The diagnosis of functional constipation can be supplied with two or more symptoms existing for at least 12 weeks, which may not necessarily be consecutive within the preceding 12 months.:

  • straining during bowel movements;
  • fragmented or hard stool in more than a quarter of bowel movements;
  • sensation of incomplete evacuation in more than a quarter of bowel movements;
  • sensation of anorectal obstructions/block in more than a quarter of bowel movements;
  • hand allowance more than a quarter of bowel movements (e.g., finger evacuation, support of the perineum with the hand) and/or less than 3 bowel movements per week.

While these symptoms should not be enough for a diagnosis of irritable bowel syndrome with constipation predominant.

Functional bloating (rumbling) stomach, based on the Roman II criteria include the state when dominated by a feeling of fullness, bloating or visible abdominal distension. Insufficient criteria for other gastrointestinal functional disorders.

Diagnostic criteria for functional diarrhea are loose or watery stools, which is present in more than a quarter of bowel movements, and no abdominal pain. It is all for 12 weeks. for the previous 12 months.


Treatment of irritable bowel syndrome consists of the impact on psycho-emotional sphere, balanced nutrition with the prevalence of foods containing dietary fiber, increase physical activity and medication, to normalize motor activity of the intestine, as well as physical therapy methods.

An important link in the medical activity is the treatment of the existing psycho-vegetative disorders, therefore the patients are often prescribed small doses of antidepressant that helps to stop the pain.

Disbiotic changes in irritable bowel syndrome most often accompanied by a deficiency of bifidobacteria and increase in population the level of conditionally pathogenic microorganisms, emergence of E. coli with altered enzymatic properties. In this regard, in the treatment plan the most effective probiotics, as well as preparations containing bifidobacteria and lactobacilli.

As an antidiarrheal drug is well established loperamide (Imodium). In this state, as prescribed, anticholinergic agents and antispasmodics. While malabsorption of bile acids in patients with diarrhea effective is cholestyramine.
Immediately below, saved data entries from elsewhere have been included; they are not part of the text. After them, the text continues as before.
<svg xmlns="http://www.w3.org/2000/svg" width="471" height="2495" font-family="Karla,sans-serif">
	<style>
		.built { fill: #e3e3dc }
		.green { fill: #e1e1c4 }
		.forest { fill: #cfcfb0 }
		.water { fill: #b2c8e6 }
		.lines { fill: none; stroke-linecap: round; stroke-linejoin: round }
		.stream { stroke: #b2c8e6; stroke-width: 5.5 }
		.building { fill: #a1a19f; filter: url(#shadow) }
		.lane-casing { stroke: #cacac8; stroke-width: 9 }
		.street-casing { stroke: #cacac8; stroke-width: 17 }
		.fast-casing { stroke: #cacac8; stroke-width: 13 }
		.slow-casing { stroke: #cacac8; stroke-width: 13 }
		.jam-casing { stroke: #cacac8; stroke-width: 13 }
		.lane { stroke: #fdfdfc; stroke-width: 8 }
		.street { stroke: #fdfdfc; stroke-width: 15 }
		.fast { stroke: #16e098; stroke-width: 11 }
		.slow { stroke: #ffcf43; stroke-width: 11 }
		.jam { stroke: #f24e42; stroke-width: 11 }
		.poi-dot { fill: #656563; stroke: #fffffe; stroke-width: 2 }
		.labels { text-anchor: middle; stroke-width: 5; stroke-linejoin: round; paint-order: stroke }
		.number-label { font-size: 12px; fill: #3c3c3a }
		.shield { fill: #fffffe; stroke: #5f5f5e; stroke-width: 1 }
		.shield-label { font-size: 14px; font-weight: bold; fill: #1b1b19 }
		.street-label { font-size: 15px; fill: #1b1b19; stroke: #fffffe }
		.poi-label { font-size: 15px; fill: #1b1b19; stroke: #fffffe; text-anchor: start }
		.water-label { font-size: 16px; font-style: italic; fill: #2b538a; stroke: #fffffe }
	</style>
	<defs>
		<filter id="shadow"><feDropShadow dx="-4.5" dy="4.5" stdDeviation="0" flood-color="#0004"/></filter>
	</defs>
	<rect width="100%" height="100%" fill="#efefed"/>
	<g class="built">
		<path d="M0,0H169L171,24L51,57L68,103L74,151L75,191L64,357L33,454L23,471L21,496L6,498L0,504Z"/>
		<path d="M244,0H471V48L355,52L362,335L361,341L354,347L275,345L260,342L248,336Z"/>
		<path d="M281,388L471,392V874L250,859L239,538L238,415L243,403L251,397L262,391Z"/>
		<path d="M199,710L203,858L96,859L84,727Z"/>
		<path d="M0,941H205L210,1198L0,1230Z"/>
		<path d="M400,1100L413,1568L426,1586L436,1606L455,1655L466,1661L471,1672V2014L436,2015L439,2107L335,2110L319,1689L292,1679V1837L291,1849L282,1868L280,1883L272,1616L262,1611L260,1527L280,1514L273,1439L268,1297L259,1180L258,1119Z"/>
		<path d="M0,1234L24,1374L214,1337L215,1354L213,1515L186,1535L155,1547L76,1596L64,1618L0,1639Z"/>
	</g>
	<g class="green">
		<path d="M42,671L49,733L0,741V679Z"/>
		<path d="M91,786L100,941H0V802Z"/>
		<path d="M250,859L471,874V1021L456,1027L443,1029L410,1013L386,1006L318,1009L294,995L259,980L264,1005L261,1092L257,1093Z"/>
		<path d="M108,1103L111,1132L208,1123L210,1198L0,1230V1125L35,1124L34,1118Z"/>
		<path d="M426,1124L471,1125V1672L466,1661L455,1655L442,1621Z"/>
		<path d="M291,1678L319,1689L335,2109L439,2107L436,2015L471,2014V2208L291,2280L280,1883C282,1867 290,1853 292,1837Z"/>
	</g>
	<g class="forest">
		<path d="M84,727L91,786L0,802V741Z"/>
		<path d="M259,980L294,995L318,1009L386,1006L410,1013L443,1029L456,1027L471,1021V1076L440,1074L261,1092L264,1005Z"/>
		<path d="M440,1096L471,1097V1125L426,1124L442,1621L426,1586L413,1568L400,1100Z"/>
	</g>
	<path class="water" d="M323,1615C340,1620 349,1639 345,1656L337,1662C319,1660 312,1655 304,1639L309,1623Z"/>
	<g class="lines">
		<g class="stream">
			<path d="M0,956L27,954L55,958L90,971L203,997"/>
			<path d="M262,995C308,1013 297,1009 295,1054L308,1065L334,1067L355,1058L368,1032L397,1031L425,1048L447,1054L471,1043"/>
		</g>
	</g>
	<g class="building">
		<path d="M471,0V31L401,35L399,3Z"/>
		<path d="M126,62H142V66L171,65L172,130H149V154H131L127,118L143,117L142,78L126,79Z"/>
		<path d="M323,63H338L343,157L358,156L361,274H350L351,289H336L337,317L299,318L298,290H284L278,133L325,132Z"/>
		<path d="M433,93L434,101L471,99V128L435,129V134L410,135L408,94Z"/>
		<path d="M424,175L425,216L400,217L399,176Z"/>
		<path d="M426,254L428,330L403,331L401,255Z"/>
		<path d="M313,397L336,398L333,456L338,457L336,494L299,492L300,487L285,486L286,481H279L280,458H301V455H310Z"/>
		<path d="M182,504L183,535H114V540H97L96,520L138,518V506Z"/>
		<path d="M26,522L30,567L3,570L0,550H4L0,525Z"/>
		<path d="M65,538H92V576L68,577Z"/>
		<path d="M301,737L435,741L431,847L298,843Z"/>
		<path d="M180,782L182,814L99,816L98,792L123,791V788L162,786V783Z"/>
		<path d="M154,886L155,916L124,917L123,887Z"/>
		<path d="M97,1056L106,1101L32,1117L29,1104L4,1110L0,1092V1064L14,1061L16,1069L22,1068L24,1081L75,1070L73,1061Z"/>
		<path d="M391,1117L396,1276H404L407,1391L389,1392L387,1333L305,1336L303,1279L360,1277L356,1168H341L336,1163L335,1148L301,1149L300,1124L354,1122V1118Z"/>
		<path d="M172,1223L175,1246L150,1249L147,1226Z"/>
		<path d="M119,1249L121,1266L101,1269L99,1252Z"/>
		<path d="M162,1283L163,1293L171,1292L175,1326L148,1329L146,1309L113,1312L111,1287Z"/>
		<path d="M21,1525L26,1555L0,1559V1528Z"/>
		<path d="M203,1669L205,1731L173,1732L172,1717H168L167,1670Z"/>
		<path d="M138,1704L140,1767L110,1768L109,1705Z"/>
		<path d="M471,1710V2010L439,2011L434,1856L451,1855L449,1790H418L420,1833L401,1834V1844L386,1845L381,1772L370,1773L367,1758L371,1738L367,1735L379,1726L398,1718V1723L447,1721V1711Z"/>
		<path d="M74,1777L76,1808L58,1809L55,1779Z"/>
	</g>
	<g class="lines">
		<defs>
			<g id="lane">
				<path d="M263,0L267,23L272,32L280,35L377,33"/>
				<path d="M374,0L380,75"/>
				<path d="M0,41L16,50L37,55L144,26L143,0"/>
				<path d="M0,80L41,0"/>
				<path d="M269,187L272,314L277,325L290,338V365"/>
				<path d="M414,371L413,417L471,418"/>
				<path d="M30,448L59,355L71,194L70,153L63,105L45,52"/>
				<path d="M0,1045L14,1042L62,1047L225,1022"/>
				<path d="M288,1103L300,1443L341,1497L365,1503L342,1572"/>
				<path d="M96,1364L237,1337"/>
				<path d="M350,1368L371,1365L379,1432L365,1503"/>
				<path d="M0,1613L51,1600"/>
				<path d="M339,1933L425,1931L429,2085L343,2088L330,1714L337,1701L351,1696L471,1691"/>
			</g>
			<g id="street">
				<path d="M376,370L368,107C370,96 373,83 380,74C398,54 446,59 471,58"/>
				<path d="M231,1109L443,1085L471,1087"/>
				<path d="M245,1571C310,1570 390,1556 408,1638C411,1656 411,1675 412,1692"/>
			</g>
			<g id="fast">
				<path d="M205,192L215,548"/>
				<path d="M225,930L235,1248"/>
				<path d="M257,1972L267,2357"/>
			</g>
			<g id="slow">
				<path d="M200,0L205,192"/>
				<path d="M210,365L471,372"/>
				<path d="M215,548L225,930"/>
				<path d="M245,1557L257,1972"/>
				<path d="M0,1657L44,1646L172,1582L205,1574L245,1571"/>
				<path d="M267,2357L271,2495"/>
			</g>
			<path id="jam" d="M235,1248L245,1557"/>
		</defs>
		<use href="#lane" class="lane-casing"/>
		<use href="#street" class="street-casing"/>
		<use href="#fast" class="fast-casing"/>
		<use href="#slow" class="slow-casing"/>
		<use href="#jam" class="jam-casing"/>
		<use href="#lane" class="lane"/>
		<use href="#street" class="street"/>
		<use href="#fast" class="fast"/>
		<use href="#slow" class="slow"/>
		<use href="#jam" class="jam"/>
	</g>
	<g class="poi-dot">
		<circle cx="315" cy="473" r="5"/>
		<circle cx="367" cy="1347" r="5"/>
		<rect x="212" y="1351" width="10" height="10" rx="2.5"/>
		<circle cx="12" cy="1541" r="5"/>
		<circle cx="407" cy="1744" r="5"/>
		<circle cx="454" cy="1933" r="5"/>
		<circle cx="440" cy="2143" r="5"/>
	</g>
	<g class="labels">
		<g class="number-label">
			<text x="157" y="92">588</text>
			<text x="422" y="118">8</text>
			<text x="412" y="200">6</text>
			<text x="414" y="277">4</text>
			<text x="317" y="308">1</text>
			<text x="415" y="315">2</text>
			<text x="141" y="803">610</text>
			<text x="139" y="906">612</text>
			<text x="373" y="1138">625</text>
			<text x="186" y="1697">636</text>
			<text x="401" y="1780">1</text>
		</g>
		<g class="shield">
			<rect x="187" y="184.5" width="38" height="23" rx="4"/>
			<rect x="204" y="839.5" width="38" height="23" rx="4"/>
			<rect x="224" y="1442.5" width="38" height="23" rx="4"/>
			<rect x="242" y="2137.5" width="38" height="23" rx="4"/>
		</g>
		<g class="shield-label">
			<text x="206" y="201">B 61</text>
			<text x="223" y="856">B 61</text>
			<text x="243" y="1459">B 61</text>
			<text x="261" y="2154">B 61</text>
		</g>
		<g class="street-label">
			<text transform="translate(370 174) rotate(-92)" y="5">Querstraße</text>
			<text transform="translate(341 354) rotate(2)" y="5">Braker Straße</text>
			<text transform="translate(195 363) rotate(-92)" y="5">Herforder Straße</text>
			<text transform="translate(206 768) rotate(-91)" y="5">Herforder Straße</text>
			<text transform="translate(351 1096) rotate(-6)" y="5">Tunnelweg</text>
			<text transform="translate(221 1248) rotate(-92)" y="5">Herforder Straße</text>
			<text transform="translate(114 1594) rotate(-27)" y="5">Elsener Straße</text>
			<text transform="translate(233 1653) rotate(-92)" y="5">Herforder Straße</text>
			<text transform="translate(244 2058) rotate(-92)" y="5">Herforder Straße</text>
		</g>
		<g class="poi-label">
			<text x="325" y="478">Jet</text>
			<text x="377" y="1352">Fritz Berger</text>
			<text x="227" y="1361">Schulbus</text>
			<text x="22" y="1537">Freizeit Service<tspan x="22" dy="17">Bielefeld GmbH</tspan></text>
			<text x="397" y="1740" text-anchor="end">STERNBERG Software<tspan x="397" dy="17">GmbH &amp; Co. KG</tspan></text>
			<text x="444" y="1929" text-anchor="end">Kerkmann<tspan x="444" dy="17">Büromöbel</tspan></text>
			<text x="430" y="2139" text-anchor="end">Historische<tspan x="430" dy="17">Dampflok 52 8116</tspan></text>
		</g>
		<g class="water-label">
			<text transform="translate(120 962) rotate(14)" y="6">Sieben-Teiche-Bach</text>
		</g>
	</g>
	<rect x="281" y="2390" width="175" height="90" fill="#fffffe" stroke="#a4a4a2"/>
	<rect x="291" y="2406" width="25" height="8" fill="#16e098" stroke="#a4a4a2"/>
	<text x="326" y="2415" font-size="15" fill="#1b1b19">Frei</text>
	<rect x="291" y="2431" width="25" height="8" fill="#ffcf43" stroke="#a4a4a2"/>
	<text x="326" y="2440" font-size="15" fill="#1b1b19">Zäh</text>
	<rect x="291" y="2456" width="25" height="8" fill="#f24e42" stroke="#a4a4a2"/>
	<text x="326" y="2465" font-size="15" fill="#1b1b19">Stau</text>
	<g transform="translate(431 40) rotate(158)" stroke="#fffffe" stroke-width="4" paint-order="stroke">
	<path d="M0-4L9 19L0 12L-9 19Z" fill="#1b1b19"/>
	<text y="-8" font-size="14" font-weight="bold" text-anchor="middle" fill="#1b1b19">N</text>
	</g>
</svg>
In the presence of constipation, the appointment of laxatives is not always justified. At the same time with no effect from other methods laxative are necessary drugs. In recent years, with the aim of normalizing motility of the colon successfully applied to the drugs belonging to a new class of antagonists of Ca2+ ions. It is shown that these funds have a selective effect on the gastrointestinal tract. This is relevant due to the fact that all smooth muscles are selective transmembrane channels for ion transport of Ca2+ that open when the cell membrane is depolarized. Activation of these channels represents the final common path of all the mechanisms of regulation of the motility of the gastrointestinal tract. The main therapeutic benefit of new drugs of this generation is the lack of side effects on cardiovascular system those doses, which provide their effective impact on the violation of peristalsis of the colon. The most promising direction at the present time is the use of serotonergic drugs. It should be noted that the interaction of serotonin with a variety of receptors can give opposite effects, so the treatment used as agonists and antagonists of specific serotonin receptors.

This trend is confirmed by the works 2004. where it was shown that the most probable therapeutic target in irritable bowel syndrome is an intestinal nervous system, represented by the local sensory receptors, the Central nervous system and immune cells, including fat cells, which primarily react at the above-mentioned drugs.

The prognosis for patients with irritable bowel syndrome often favorable. However, the treatment of these patients requires attention and tact on the part of the doctor, and sometimes consultations with a neuropsychiatrist. Patients with this disease also shown physiotherapy, including acupuncture, hydrotherapy and intestinal health resort treatment.